Quote the part of the records that opens with the line containing "PRESS RELEASE" and closes with the line containing "Dr. Michael Tatte", leaving the pictures out of your answer.
★ ★ ★ ★
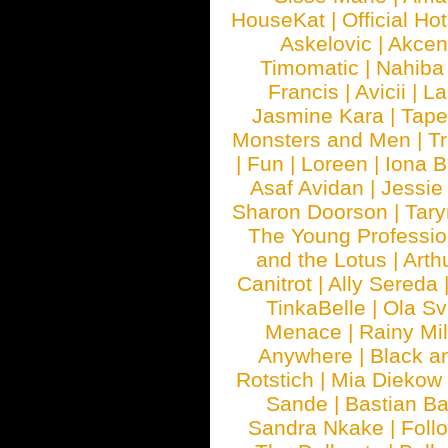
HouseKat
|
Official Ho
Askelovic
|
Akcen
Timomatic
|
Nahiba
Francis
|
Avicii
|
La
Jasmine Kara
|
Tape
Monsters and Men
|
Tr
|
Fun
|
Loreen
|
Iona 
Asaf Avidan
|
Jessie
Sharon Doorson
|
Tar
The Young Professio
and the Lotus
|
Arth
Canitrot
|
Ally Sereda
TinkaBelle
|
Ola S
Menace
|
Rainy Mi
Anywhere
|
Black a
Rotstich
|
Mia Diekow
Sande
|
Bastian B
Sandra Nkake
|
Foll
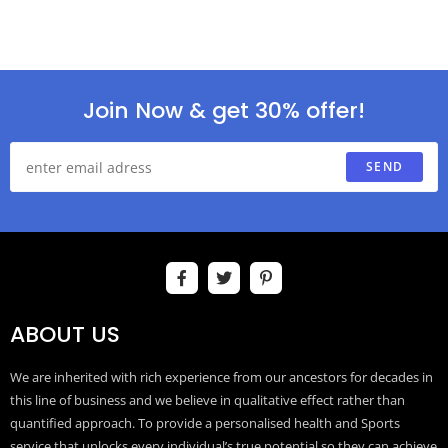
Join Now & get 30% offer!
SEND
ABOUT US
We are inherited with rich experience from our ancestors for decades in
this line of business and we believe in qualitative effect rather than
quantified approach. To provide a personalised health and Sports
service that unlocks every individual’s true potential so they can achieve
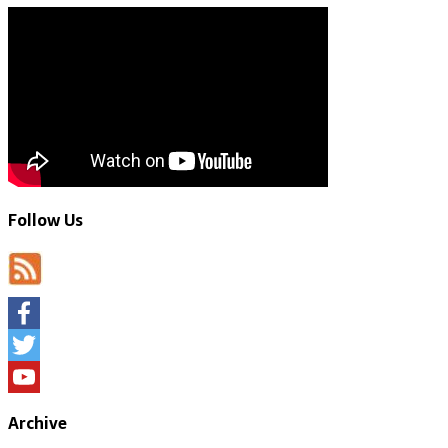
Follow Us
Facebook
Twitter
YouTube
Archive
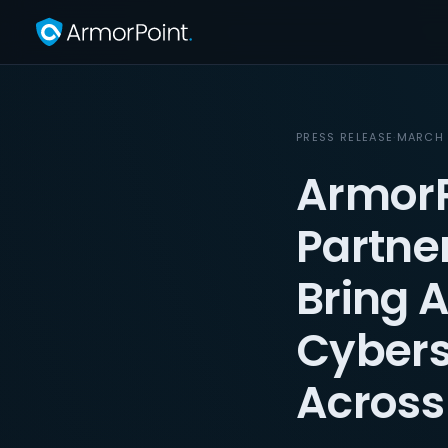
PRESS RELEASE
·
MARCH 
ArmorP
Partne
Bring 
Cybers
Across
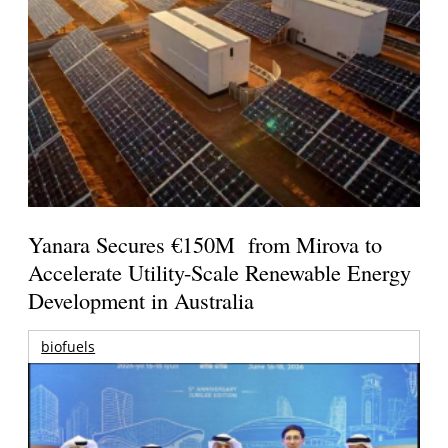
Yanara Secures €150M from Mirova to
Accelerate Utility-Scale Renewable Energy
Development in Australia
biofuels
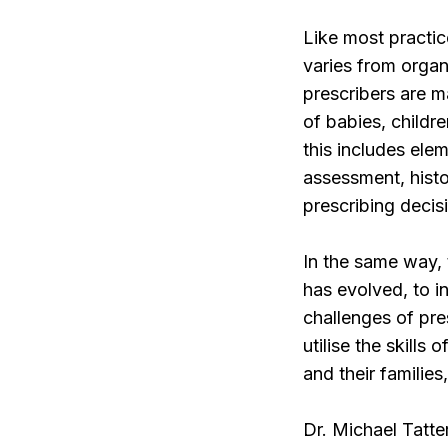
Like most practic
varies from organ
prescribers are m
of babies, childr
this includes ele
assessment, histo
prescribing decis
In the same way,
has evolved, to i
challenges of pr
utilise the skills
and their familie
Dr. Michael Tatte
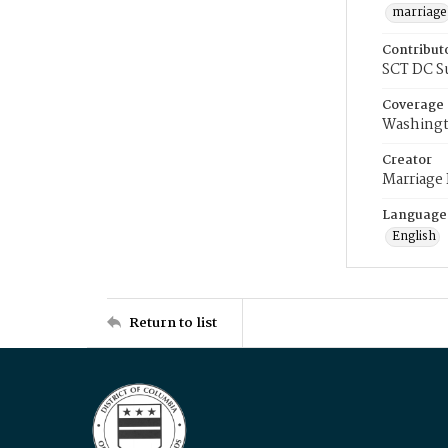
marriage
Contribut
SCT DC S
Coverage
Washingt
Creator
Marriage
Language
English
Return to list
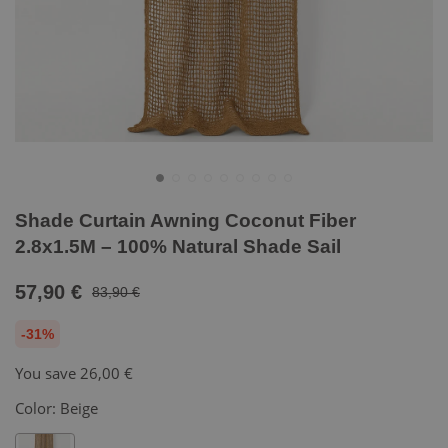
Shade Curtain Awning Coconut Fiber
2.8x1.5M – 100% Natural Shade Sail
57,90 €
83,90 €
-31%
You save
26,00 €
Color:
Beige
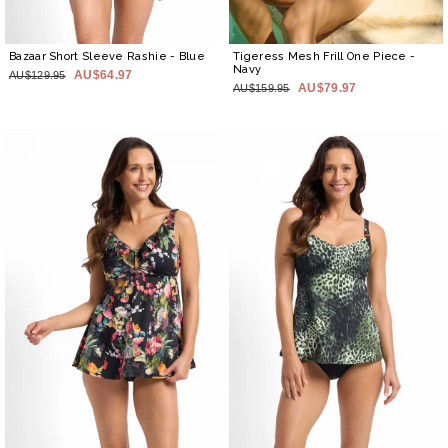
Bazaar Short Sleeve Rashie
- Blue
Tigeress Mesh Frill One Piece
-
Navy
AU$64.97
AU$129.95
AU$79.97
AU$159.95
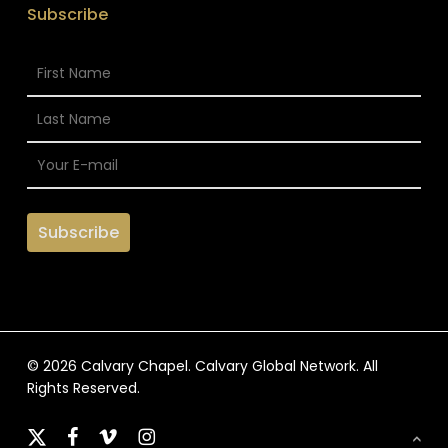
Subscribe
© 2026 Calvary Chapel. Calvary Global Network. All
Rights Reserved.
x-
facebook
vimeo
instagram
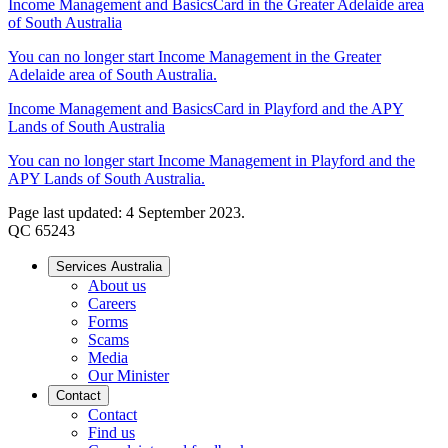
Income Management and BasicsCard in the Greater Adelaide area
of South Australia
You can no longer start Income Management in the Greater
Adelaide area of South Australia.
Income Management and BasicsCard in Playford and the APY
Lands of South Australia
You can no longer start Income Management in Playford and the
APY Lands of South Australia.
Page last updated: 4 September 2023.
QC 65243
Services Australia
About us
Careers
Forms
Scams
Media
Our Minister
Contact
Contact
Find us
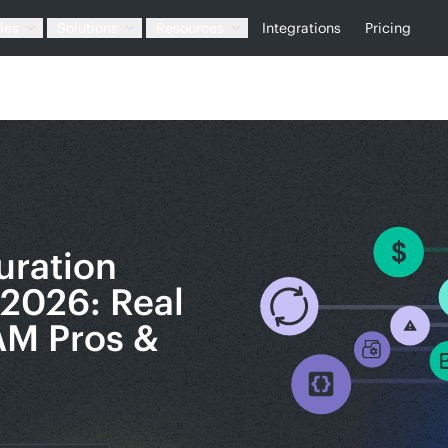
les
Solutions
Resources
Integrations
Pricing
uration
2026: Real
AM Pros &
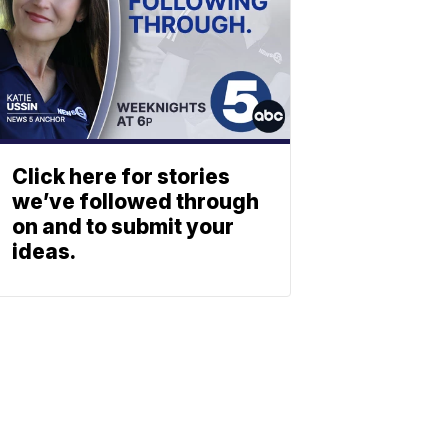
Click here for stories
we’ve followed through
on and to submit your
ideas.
★ ★ ★ ★
TASK OUTPUT:
PRESS RELEASE
·
MARCH 
ArmorP
Partne
Bring 
Cybers
Across
Yanara Secures €150M from Mirova to
Accelerate Utility-Scale Renewable Energy
Development in Australia
biofuels
Like most practic
varies from organ
prescribers are m
of babies, childr
this includes ele
assessment, histo
prescribing decis
In the same way,
has evolved, to i
challenges of pr
utilise the skills
and their familie
Dr. Michael Tatte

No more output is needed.